* _REQUIRED WORK_
From the first line to the last, print the listing exactly.
***
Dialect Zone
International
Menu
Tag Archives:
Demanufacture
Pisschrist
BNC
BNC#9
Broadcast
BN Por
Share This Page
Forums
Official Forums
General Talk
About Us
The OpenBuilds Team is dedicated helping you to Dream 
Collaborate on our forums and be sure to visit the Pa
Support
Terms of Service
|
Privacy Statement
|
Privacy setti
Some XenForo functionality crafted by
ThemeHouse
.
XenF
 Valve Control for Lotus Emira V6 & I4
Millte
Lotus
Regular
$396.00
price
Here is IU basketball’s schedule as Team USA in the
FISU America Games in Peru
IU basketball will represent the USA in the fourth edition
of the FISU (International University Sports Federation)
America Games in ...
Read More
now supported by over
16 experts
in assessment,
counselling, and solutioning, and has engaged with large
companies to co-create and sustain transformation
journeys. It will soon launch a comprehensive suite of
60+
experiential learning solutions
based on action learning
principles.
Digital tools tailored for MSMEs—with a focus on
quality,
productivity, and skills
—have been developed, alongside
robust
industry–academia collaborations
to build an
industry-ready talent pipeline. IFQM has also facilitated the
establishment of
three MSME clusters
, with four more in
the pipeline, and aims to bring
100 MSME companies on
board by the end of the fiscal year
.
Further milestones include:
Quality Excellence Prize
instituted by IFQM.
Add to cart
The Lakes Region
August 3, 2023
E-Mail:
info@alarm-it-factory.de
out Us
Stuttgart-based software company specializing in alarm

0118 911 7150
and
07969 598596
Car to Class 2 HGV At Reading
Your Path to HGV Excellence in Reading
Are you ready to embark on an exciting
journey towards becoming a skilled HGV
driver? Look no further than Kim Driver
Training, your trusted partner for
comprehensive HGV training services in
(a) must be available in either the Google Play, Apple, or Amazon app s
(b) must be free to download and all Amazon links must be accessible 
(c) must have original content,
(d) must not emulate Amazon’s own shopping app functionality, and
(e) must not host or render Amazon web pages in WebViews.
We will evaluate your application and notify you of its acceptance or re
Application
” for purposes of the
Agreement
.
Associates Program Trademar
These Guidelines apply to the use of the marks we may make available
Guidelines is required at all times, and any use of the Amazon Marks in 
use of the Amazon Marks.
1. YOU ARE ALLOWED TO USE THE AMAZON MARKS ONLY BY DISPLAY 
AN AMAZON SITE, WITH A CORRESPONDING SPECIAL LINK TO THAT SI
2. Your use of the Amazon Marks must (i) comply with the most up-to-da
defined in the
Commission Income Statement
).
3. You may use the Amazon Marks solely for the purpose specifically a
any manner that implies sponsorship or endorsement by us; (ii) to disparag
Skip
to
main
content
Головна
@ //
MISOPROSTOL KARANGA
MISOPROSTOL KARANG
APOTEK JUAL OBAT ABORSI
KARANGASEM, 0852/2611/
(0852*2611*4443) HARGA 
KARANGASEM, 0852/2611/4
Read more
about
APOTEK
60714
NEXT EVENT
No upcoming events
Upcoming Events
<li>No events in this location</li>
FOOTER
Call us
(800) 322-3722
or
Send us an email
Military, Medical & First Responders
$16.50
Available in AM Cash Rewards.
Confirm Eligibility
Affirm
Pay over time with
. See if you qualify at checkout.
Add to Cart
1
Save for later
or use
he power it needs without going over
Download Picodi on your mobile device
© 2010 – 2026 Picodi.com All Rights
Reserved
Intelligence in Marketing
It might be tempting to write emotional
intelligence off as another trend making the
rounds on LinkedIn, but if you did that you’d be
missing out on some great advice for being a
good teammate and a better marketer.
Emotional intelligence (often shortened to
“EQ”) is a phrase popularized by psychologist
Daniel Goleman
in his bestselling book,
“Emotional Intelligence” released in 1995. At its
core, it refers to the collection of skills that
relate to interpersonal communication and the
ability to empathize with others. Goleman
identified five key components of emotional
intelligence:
***
* _RESPONSE BOX_
Dialect Zone
International
Menu
Tag Archives:
Demanufacture
Pisschrist
BNC
BNC#9
Broadcast
BN Por
Share This Page
Forums
Official Forums
General Talk
About Us
The OpenBuilds Team is dedicated helping you to Dream 
Collaborate on our forums and be sure to visit the Pa
Support
Terms of Service
|
Privacy Statement
|
Privacy setti
Some XenForo functionality crafted by
ThemeHouse
.
XenF
 Valve Control for Lotus Emira V6 & I4
Millte
Lotus
Regular
$396.00
price
Here is IU basketball’s schedule as Team USA in the
FISU America Games in Peru
IU basketball will represent the USA in the fourth edition
of the FISU (International University Sports Federation)
America Games in ...
Read More
now supported by over
16 experts
in assessment,
counselling, and solutioning, and has engaged with large
companies to co-create and sustain transformation
journeys. It will soon launch a comprehensive suite of
60+
experiential learning solutions
based on action learning
principles.
Digital tools tailored for MSMEs—with a focus on
quality,
productivity, and skills
—have been developed, alongside
robust
industry–academia collaborations
to build an
industry-ready talent pipeline. IFQM has also facilitated the
establishment of
three MSME clusters
, with four more in
the pipeline, and aims to bring
100 MSME companies on
board by the end of the fiscal year
.
Further milestones include:
Quality Excellence Prize
instituted by IFQM.
Add to cart
The Lakes Region
August 3, 2023
E-Mail:
info@alarm-it-factory.de
out Us
Stuttgart-based software company specializing in alarm

0118 911 7150
and
07969 598596
Car to Class 2 HGV At Reading
Your Path to HGV Excellence in Reading
Are you ready to embark on an exciting
journey towards becoming a skilled HGV
driver? Look no further than Kim Driver
Training, your trusted partner for
comprehensive HGV training services in
(a) must be available in either the Google Play, Apple, or Amazon app s
(b) must be free to download and all Amazon links must be accessible 
(c) must have original content,
(d) must not emulate Amazon’s own shopping app functionality, and
(e) must not host or render Amazon web pages in WebViews.
We will evaluate your application and notify you of its acceptance or re
Application
” for purposes of the
Agreement
.
Associates Program Trademar
These Guidelines apply to the use of the marks we may make available
Guidelines is required at all times, and any use of the Amazon Marks in 
use of the Amazon Marks.
1. YOU ARE ALLOWED TO USE THE AMAZON MARKS ONLY BY DISPLAY 
AN AMAZON SITE, WITH A CORRESPONDING SPECIAL LINK TO THAT SI
2. Your use of the Amazon Marks must (i) comply with the most up-to-da
defined in the
Commission Income Statement
).
3. You may use the Amazon Marks solely for the purpose specifically a
any manner that implies sponsorship or endorsement by us; (ii) to disparag
Skip
to
main
content
Головна
@ //
MISOPROSTOL KARANGA
MISOPROSTOL KARANG
APOTEK JUAL OBAT ABORSI
KARANGASEM, 0852/2611/
(0852*2611*4443) HARGA 
KARANGASEM, 0852/2611/4
Read more
about
APOTEK
60714
NEXT EVENT
No upcoming events
Upcoming Events
<li>No events in this location</li>
FOOTER
Call us
(800) 322-3722
or
Send us an email
Military, Medical & First Responders
$16.50
Available in AM Cash Rewards.
Confirm Eligibility
Affirm
Pay over time with
. See if you qualify at checkout.
Add to Cart
1
Save for later
or use
he power it needs without going over
Download Picodi on your mobile device
© 2010 – 2026 Picodi.com All Rights
Reserved
Intelligence in Marketing
It might be tempting to write emotional
intelligence off as another trend making the
rounds on LinkedIn, but if you did that you’d be
missing out on some great advice for being a
good teammate and a better marketer.
Emotional intelligence (often shortened to
“EQ”) is a phrase popularized by psychologist
Daniel Goleman
in his bestselling book,
“Emotional Intelligence” released in 1995. At its
core, it refers to the collection of skills that
relate to interpersonal communication and the
ability to empathize with others. Goleman
identified five key components of emotional
intelligence:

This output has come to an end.